How a Spinal Cord Injury Case Gets Built
A credible damages case starts with the medical record. We ask the trauma surgeon, physiatrist, and rehabilitation physician for documentation of the injury level, ASIA grade, and expected outcome. We retain a board-certified life-care planner to inventory projected costs and a forensic economist for present value and lost earning capacity. Concurrent brain injury, common in high-energy trauma, brings in a neuropsychologist.
The clock matters. Oklahoma’s personal injury statute of limitations under 12 O.S. § 95 is two years from the date of injury, with limited tolling for legal disability under 12 O.S. § 96. Our explainer on the two-year filing window for injury claims covers the deadlines. See also our our spinal cord injury intake guide for referring counsel and broader Oklahoma City spinal cord injury resources.
Common Questions About Complete vs Incomplete Spinal Cord Injuries
How do doctors decide if a spinal cord injury is complete or incomplete?
Through a structured ASIA International Standards exam done once spinal shock resolves, usually 24 to 72 hours after the injury. The exam tests motor strength and sensation in key muscles and dermatomes on both sides of the body and assigns a grade A through E.
Can an injury classified as complete improve to incomplete?
It happens but is rare for ASIA A injuries, and when conversion occurs functional gains are usually modest. The strongest predictor of future recovery is the ASIA grade documented after spinal shock has resolved.
Which incomplete syndrome has the best prognosis?
Brown-Sequard syndrome has the most favorable prognosis among the named clinical syndromes; anterior cord syndrome has the worst.
What is cauda equina syndrome and how is it different?

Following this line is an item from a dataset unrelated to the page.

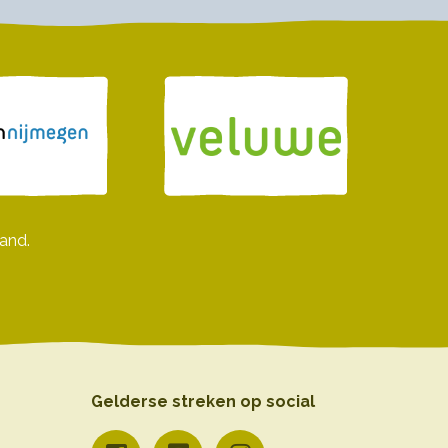
and.
Gelderse streken op social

Cauda equina syndrome involves the lumbar and sacral nerve roots below where the cord ends near L1-L2, not the cord itself. It causes saddle anesthesia, bowel/bladder dysfunction, and leg weakness and requires emergency surgical decompression. Diagnostic delays are a recurring source of medical malpractice claims.
How much does a spinal cord injury case typically settle for?
Value depends on the ASIA grade, neurologic level, age and pre-injury earning capacity, available insurance coverage, and the strength of liability evidence. Lifetime costs for a young person with high tetraplegia routinely run into seven and eight figures before lost earnings. See SCI value in Oklahoma City and spinal injury compensation.
Does the plaintiff’s age affect damages projections?
Significantly. A 25-year-old has more years of attendant care, equipment replacement, lost earning capacity, and projected medical care than a 65-year-old with the same injury. The economist’s discount rate translates those streams into present value at trial.